Tony Blankley, the editor of the Washington Times, warns Republicans to get their act together now if they expect to defeat Hillary Clinton in 2008 for the White House. The Bush administration has begun playing into her one strength — competence — and the Republicans cannot rely on Barack Obama or John Edwards to stop her march to the Oval Office:
With every passing week it becomes more likely that Hillary Clinton will be the Democratic Party nominee for president. This thought, alone, should provide the strongest possible motivation to the Bush administration and the Washington Republicans to get their acts together so that the eventual Republican nominee for president doesn’t start the general election campaign in too deep a hole.
The polls that show half the country saying they won’t vote for Hillary should be discounted. At the election, the choice will not be Hillary or not Hillary — it will be Hillary or someone else. And that is what the campaign is about. …
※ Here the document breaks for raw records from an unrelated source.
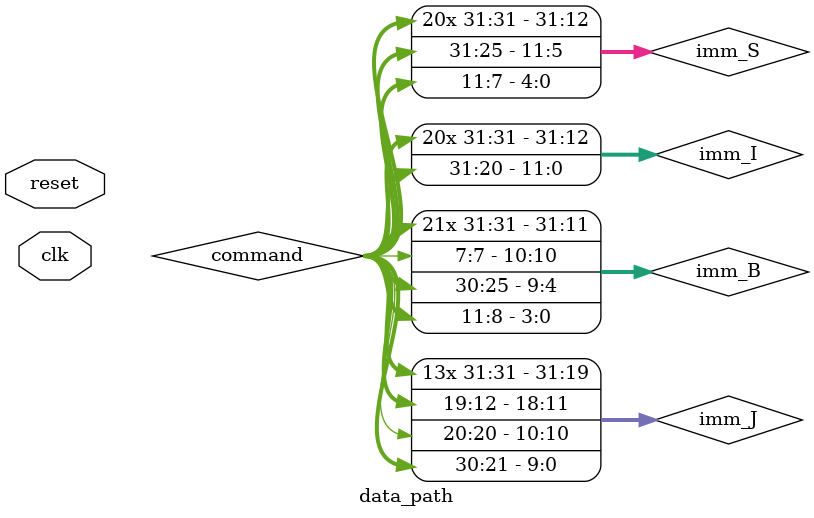
<source format=v>
`timescale 1ns / 1ps

module data_path (
	input           clk,
	input           reset
	);

	wire	[31:0]	command;
	wire	[31:0]	data[0:3];
	wire			comp;
	wire    [31:0]  mul[0:5];
	reg		[5:0]	PC;
	wire	[31:0]	imm_I;
	wire	[31:0]	imm_S;
	wire	[31:0]	imm_J;
	wire	[31:0]	imm_B;

	wire	[1:0]	ex_op_a_sel_o;
	wire	[2:0]	ex_op_b_sel_o;  
	wire	[4:0]	alu_op_o;  
	wire			mem_req_o;      
	wire			mem_we_o;      
	wire	[2:0]	mem_size_o;     
	wire			gpr_we_a_o;     
	wire			wb_src_sel_o;   
	wire			illegal_instr_o;
	wire			branch_o;
	wire			jal_o;       
	wire			jalr_o;         

	riscv_decode	dec_one(
		.fetched_instr_i(command),
		.ex_op_a_sel_o(ex_op_a_sel_o),
		.ex_op_b_sel_o(ex_op_b_sel_o),
		.alu_op_o(alu_op_o),  
		.mem_req_o(mem_req_o),
		.mem_we_o(mem_we_o),
		.mem_size_o(mem_size_o),
		.gpr_we_a_o(gpr_we_a_o),
		.wb_src_sel_o(wb_src_sel_o),
		.illegal_instr_o(illegal_instr_o),
		.branch_o(branch_o),
		.jal_o(jal_o),
		.jalr_o(jalr_o)
	);

	ram ram_one(
			.ad(PC),
			.rd(command)
		);
	
	register_file   regfile_one(
			.clk(clk),
			.reset(reset),
			.a1(command[19:15]),
			.a2(command[24:20]),
			.a3(command[11:7]),
			.wd3(mul[2]),
			.we(gpr_we_a_o),
			.rd1(data[0]),
			.rd2(data[1])
		);  
	
	miriscv_alu mir_one(
			.operator_i(alu_op_o),
			.operand_a_i(mul[0]),
			.operand_b_i(mul[1]),
			.result_o(data[2]),
			.comparison_result_o(comp)
		);

	data_memory	dmem_one(
			.clk(clk),
			.we(mem_we_o),
			.i({mem_req_o, mem_size_o}),
			.wd(data[1]),
			.ad(data[2]),
			.rd(data[3])
		);

	always @(posedge clk)
	begin
		if (reset)
			PC <= 0;
		else
			PC <= mul[5];
	end
	
	assign mul[0] = ex_op_a_sel_o == 0 ? data[0] : (ex_op_a_sel_o == 1 ? PC : 0);
	assign mul[1] = ex_op_b_sel_o == 0 ? data[1] : (ex_op_b_sel_o == 1 ? imm_I : 
					(ex_op_b_sel_o == 2 ? {command[31:12], 12'd0} : 
					(ex_op_b_sel_o == 3 ? imm_S : 'd4)));
	assign  mul[2] = wb_src_sel_o ? data[3] : data[2];
	assign  mul[4] = branch_o ? imm_B : imm_J;
	assign  mul[3] = (jal_o | (comp & branch_o)) ? mul[4] : 'd4;
	assign  mul[5] = jalr_o ? data[0] : PC + mul[3];

    assign  imm_I = {{20{command[31]}}, command[31:20]};
    assign  imm_S = {{20{command[31]}}, command[31:25], command[11:7]};
    assign  imm_J = {{12{command[31]}}, command[31], command[19:12], command[20], command[30:21]};
    assign  imm_B = {{20{command[31]}}, command[31], command[7], command[30:25], command[11:8]};
	//assign	imm_I = (command[31] ? 'hffff_ffff ^ (~command[31:20]) : command[31:20]);
	//assign	imm_S = (command[31] ? 'hffff_ffff ^ (~{command[31:25], command[11:7]}) : {command[31:25], command[11:7]});
	//assign	imm_J = (command[31] ? 'hffff_ffff ^ (~{command[31], command[19:12], command[20], command[30:21]}) : {command[31], command[19:12], command[20], command[30:21]});
	//assign	imm_B = (command[31] ? 'hffff_ffff ^ (~{command[31], command[7], command[30:25], command[11:8]}) : {command[31], command[7], command[30:25], command[11:8]});
	
endmodule
</source>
Moreover, Hillary’s strengths are not yet as appreciated as they will be. Don’t get me wrong, personally I find her and her candidacy detestable as the worst form of unprincipled, ruthless, nihilistic, mud-throwing demagogic politics. But for the Democratic Party electorate (and some Independents and soft Republicans) her apparent strengths will become more persuasive. Currently she suffers by the media’s focus on her lack of spontaneity, charm or pleasant voice — particularly when compared with Obama and, to some extent, Edwards.
But charm is not the only path to the American voter. Richard Milhous Nixon won more national elections than any politician in our history (two vice presidents, three presidential nominations and two presidencies — three if you count the stolen 1960 election against Kennedy). He didn’t have any charm — but he was smart, shrewd, highly political, hard working and ruthless. Sometimes the voters are looking for what they think is competence rather than a love affair.
It’s an interesting argument, but not quite convincing. The Bush administration’s recent troubles have created a competence issue, one that the Democrats exploited to some extent in 2006 and on which they hope to expand in 2008. The continuing saga at Justice has made that easy for the Democrats, and we still have nineteen months to go.
However, Hillary isn’t exactly the poster girl for competence, either. More than one of the scandals in the Clinton administration revolved around her, such as the Travel Office debacle in which the White House attempted to gin up criminal charges against staffers there in order to fill their slots with political cronies — something far worse than what anyone suggests happened at Justice. The Rose law-firm records of her work disappeared for a time, only to reappear in the White House itself, all without her knowledge. And focusing strictly on competence, her work on the nationalization of the health-care industry helped the Republicans win control of Congress in 1994.
Blankley hits the mark with Barack Obama and John Edwards, though. Like I wrote last night, Obama doesn’t have the seasoning to determine the level of his competence. All he has is the “ludicrously enthusiastic media launch” and an undeniable charm at the podium. When pressed for policy specifics, he comes up empty except for a promise to conduct a different sort of politics. Edwards has a firmer grasp on policy, but at the moment serves Hillary’s purpose of splitting her antagonists among the base. One of these men will likely become her running mate, if she wins the nomination.
But to me, that’s a bigger if now than before. Hillary has not campaigned well, and her negatives have become too plain to ignore. She’s nowhere near as charming as her husband, who turns out to be a liability for Hillary because of the comparison. Her Iraq vote caused her to stumble through some rhetorical twists than can only be called Clintonian, and she now wants to run on a repeat of her health-care debacle. She has all of Bill’s slickness and none of the salesmanship that allowed him to get away with it.
And meanwhile, the very substantial Bill Richardson lies waiting on the perimeter, looking for an opening to claim that mantle of competence and experience from all three Democratic frontrunners.